Ultimately, the scale of investment in AI will only be justified if computers begin replacing humans, and primarily service sector workers, in huge numbers. Such fears have resulted in real estate shares being hammered too.

However, Kevis argues the market is pricing in such huge disruption to certain industries such as software and IT services, that it is hard to see how authorities will not then feel obliged to intervene to limit AI’s impact.

“By implication, the market is taking a very aggressive view on how much earnings and growth is going to slow for some of these businesses. Ultimately, most countries operate service-sector based economies. It’s open to debate how much job displacement will be tolerated,” he says.

As for Bori, he believes indiscriminate selling has left many software stocks looking cheap. For instance, shares in Workday, the US-based Human Resources software provider, have plunged more than 40 per cent since the start of the year on fears the company’s business will be disrupted by Anthropic.

Yet paradoxically, as Bori points out, Anthropic uses Workday to help manage its own Human Resources function. 

“This goes to show that if it makes sense for a company to develop a software system internally they might leverage AI to do it. But not everything is going to be built from scratch,” he says.

That said, while the sell-off may appear overdone, both he and Kevis say it is unclear betting against the market in the hope of making a quick return would be wise. 

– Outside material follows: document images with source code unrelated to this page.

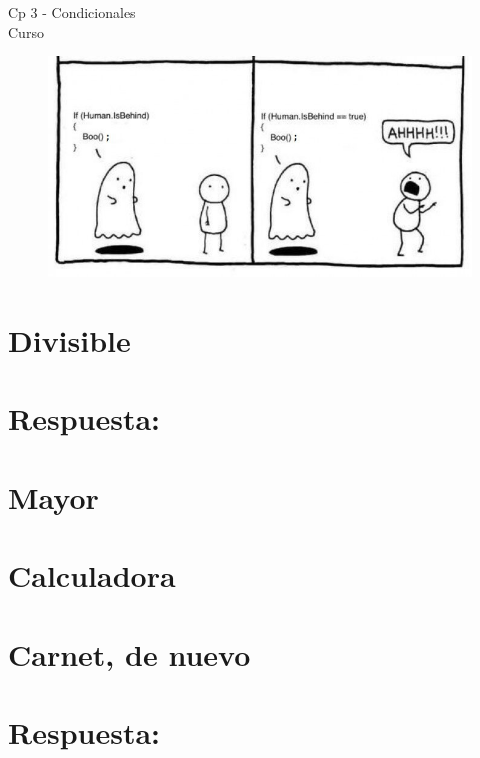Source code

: \begin{center}
    \begin{large}
    Cp 3 - Condicionales\\
    Curso \academicyear\\
    \end{large}
    \begin{figure}[h]
    	\centering
    	\includegraphics[width=0.6\linewidth]{cp3/conditional.jpg}
    \end{figure}
\end{center}

\section{Divisible}


\ifshowanswers
\section*{Respuesta:}

\fi

\section{Mayor}


\section{Calculadora}


\section{Carnet, de nuevo}


\ifshowanswers
\section*{Respuesta:}

\fi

“Even though we think software has been probably too broadly and too much impacted, the concern we have is that there is no clear catalyst for the market to change its mind,” Bori says.

All the same, Kevis is in no rush to sell out of positions that have been impacted, without clearer evidence AI is eroding revenues and profitability.

Microsoft shares, which have fallen 13.8 per cent year to date on fears AI could damage sales of the company’s Office software, are a case in point. 

The fall looks hard to rationalise when considering its big data-centre and cloud-computing businesses mean the company is participating in the ‘AI trade’ and should allow it to continue growing earnings strongly even if its software business is affected.

Widely held across the equity funds he manages, Kevis says he is extremely comfortable owning the shares at current levels.

“When you look at metrics such as free cashflow yield and price/earnings ratios, these valuations are attractive for the financial profile of the shares,” he says.

Few doubt that AI will have both positive and negative effects across industry sectors. There will be both winners and losers. But with AI technology moving a pace, the scale and precise form of those effects are still extremely uncertain. 

“In a world where AI has the potential to disrupt almost every issuer and business model, the discipline lies in remaining agile while applying clear selection guardrails, so uncertainty broadens our thinking without diluting conviction," says Vokins.

References

  1. Source for all figures is Bloomberg, as at 13 May 2026.